Come in incipit rilevato, i reati di esercizio arbitrario delle proprie ragioni presentano un’oggettività giuridica complessa, in quanto l’oggetto di tutela è rappresentato non solo dall’interesse all’amministrazione della giustizia nell’esercizio della funzione giurisdizionale, ma anche quello del privato, da un lato, alla risoluzione imparziale della controversia e, da altro lato, all’integrità patrimoniale e personale.

Una lettura, seppur approssimativa, del testo di legge, rende evidente che le due fattispecie di reato condividano la medesima struttura, differenziandosi, a livello di fatto tipico, esclusivamente nelle modalità della condotta.

Presupposto oggettivo di entrambi i reati è, infatti, l’azionabilità della pretesa intesa, innanzitutto, come sussistenza di una situazione giuridica (sia essa riferibile ad un diritto di credito o ad un diritto reale) esistente o fondatamente pretesa, ricollegabile ad un qualsiasi diritto soggettivo od interesse legittimo, purché suscettibile di tutela giurisdizionale, sia pure amministrativa.

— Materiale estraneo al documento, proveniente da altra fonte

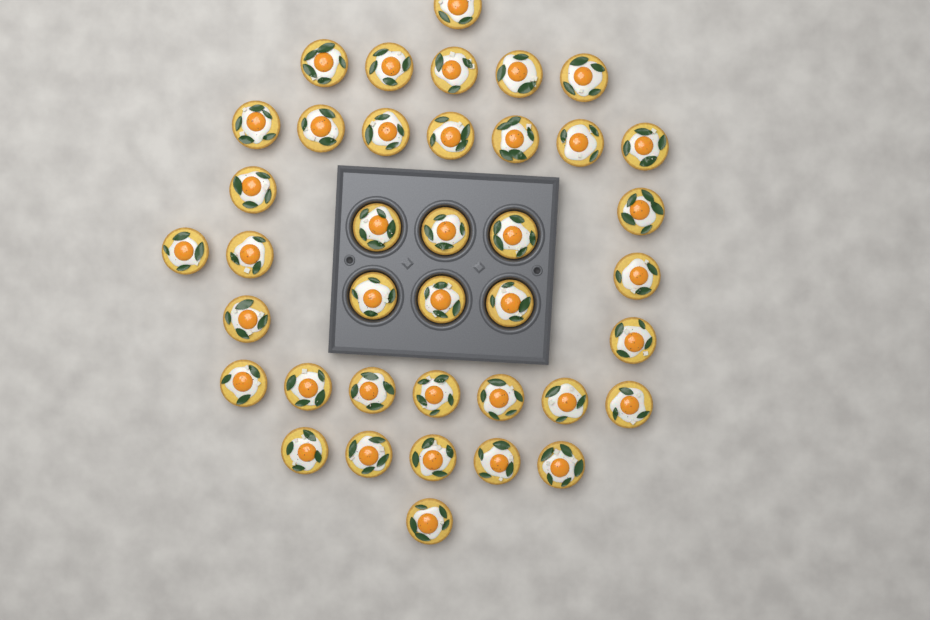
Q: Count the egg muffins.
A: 39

Tale circostanza assume valenza dirimente circa l’esclusione dei diritti che non siano suscettibili o non necessitino di effettiva realizzazione giudiziale quali, ad esempio, i diritti potestativi, le pretese sulle quali si è già formato un giudicato, le pretese riguardanti un’obbligazione naturale o un negozio nullo per illiceità della causa.

Merita sin da subito specificare che se, da un lato, non risulta necessario che la pretesa sia nel merito fondata, ovvero che il diritto sotteso sia realmente esistente, da altro lato, non potrà di certo trattarsi di una pretesa sfornita di qualsiasi base legale e dunque completamente arbitraria. Come si vedrà (§ 3) l’accertamento di tale requisito è preliminare e decisivo per determinare la qualificazione giuridica del fatto alla stregua del reato della “ragion fattasi” con violenza sulle persone, ovvero del delitto di estorsione. A maggior ragione, come ha sottolineato la Suprema Corte, non può costituire esercizio arbitrario delle proprie ragioni la violenza o minaccia esercitata per far valere un diritto riferibile ad un negozio illecito.[4]

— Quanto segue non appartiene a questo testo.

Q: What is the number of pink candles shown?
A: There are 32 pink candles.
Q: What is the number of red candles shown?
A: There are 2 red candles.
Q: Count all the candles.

Inoltre, essendo i reati in oggetto caratterizzati dalla sostituzione dello strumento di tutela pubblico con quello privato, la pretesa arbitrariamente posta alla base della condotta dell’agente deve perfettamente corrispondere con l’oggetto della tutela che è nel concreto apprestato dall’ordinamento giuridico.

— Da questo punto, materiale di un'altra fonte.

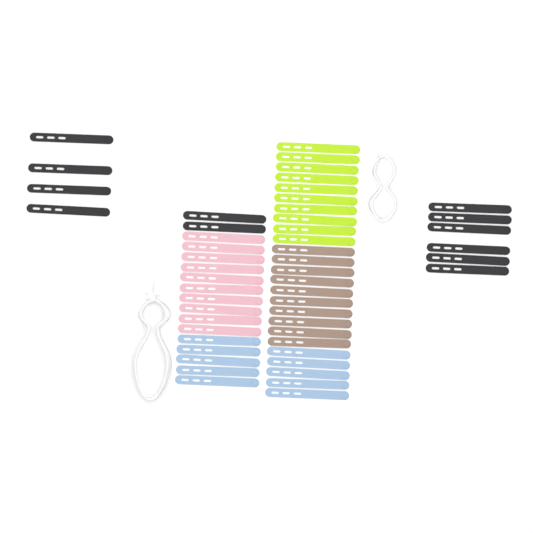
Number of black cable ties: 12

Come osservato dalla giurisprudenza della Suprema Corte, se è vero che a nulla rileva che il preteso diritto esista o meno sul piano ontologico, quando l’agente ritenga in buona fede e ragionevolmente di poterlo legittimamente esercitare, risulta d’altronde necessario che la situazione giuridica paventata sia suffragata da elementi di fatto che facciano apparire l’esistenza della stessa come verosimile.

Pertanto, seppur non risulti necessario che il diritto arbitrariamente esercitato sia oggetto di un contenzioso già in atto, la convinzione dell’agente circa la sussistenza di una pretesa non potrà avere un rilievo meramente teorico, ma dovrà necessariamente essere avallata da dati oggettivi.[5]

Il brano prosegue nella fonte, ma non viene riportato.